I have collected a full mix depth, angle, and thickness Igaging and Wixley digital measurement instruments. Fine point mechanical pencils, my shop notebook, and working repeatably to 3 millionth of a snoofer has yeilded super results.

Grumpymike, chucked the cardboard box and I built the finger-joint box to fit the original, layered, foam packaging that the Oshlun blades came in. No complains regarding the blades.

Splintery, soft Dougie fir cut-offs? Loaded in my truck headed for the dump.

It is all about the journey.

-- DJ Peck, Lincoln Nebraska. I think of my shop as Fritter City. I am the Mayor.

View gfadvm's profile

gfadvm

10888 posts in 1347 days


#9 posted 09-08-2012 02:01 AM

You did a much better job building that jig than I did. Did you use the kit? Your box turned out great and the knob is quite stylish.

-- " I'll try to be nicer, if you'll try to be smarter" gfadvm

View Randy_ATX's profile

Randy_ATX

676 posts in 1099 days


#10 posted 09-08-2012 02:01 AM

Enjoyed the wit in your write-up.

-- Randy -- Austin, TX by way of Northwest (Woodville), OH

View DeLayne Peck's profile

DeLayne Peck

345 posts in 858 days


#11 posted 09-08-2012 08:22 AM

gfadvm and all, I did order detailed plans and instructions for the Box Joint Jig with the hardware kit from the Woodsmith Store, click here. It was $15.95 and the diagrams, demensioning, and step-by-step instructions were very good. Recommended. The woodworking involves a lot of precision slot cutting and drilling. I drilled and then cut the slots with my scrollsaw.

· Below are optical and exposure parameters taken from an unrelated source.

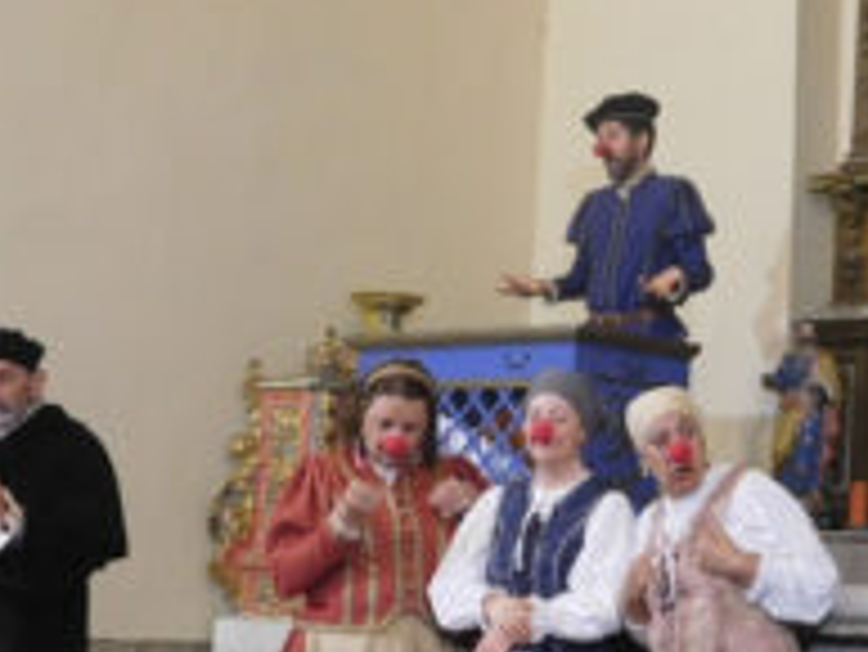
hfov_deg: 23.3
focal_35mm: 82
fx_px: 2057
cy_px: 324
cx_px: 765
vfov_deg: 18.0
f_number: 3.5
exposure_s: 1/30
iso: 400
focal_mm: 6.3
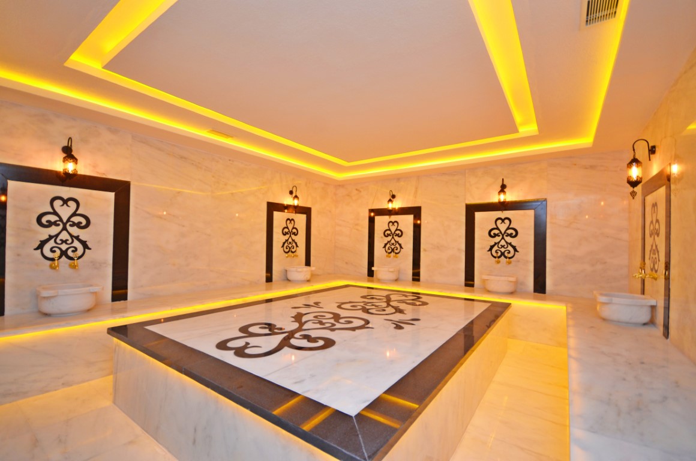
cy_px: 230
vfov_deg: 77.1
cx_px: 348
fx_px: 289
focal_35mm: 15
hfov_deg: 100.5
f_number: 4
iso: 360
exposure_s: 1/60
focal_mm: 10
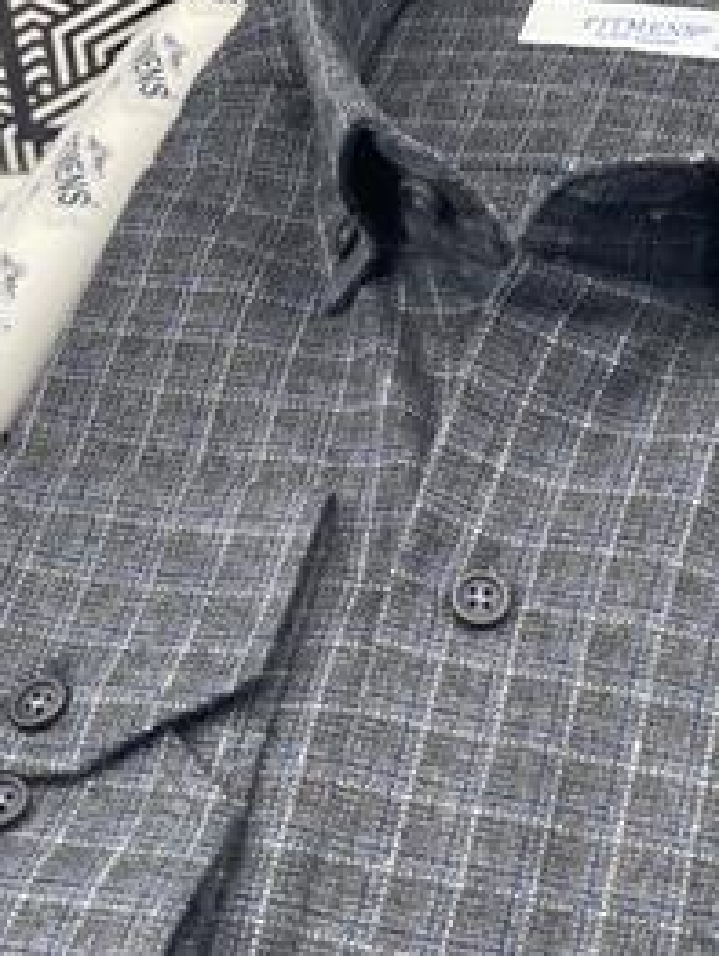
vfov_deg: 23.8
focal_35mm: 82
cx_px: 438
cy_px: 443
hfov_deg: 18.0
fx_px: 2267
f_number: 2
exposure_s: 1/122
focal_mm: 6
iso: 40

The micro-adjusters permit you to precisely match and lock (A) the width of your dado stack, to (B) the distance between the edge of the dado stack and the nearest blade on the jig, and to© the width of the outside edges of the two adjustable blades. These 3 settings have to be done in the order specified and precisely equal.

I intentionally cut the pins a 16th proud and sanded them back after assembly.

One other tip, to avoid partial pins on the finished highth of your box, multiply the width of your dado stack, example: 1/2” dado stack x 8 creates a 4” high box.

-- DJ Peck, Lincoln Nebraska. I think of my shop as Fritter City. I am the Mayor.

View tom_c's profile

tom_c

5 posts in 913 days


#12 posted 09-08-2012 11:26 AM

Hilarious!—Only because I can SO well relate. I’m glad that I’m not the only one who goes through these processes. I drive myself (and my wife) nuts at times with the ‘sidetracking’ (jigs, fixtures, accessories, etc.). My wife has said “I keep seeing things going into the shop—but nothing coming out of it. My response? “Soon as I finish the jig I’m working on….......”.

View tom_c's profile

tom_c

5 posts in 913 days


#13 posted 09-08-2012 02:32 PM

And…Nice work both on the jig and the case.

View gfadvm's profile

gfadvm

10888 posts in 1347 days


#14 posted 09-09-2012 01:20 AM

DJ, I used that same kit and the problems I had all related to the metal “corner brackets” that make the adjustable indexing pin and the base that raises the workpiece up off the saw table. My metal angle things were too flimsy and would move if I pressed the workpiece too firmly. I made a simpler set of jigs that work great. BUT I’m glad the kit worked for you! Congrats on the Top3. Jigs are always very popular projects.

-- " I'll try to be nicer, if you'll try to be smarter" gfadvm

View DeLayne Peck's profile

DeLayne Peck

345 posts in 858 days


#15 posted 09-13-2012 07:35 AM

gffadvm, I had the same problem. Noticed the brackets were not exactly parallel and square to the jig. Did some careful pushing and squeezing to true them up. Found that there is a touch to using them. Like using a feeler guage, the notch should just slide in with very ittle force.

I agree. There are much simpler jigs for finger joints. It is a tough project for the benefit of adjustability.

-- DJ Peck, Lincoln Nebraska. I think of my shop as Fritter City. I am the Mayor.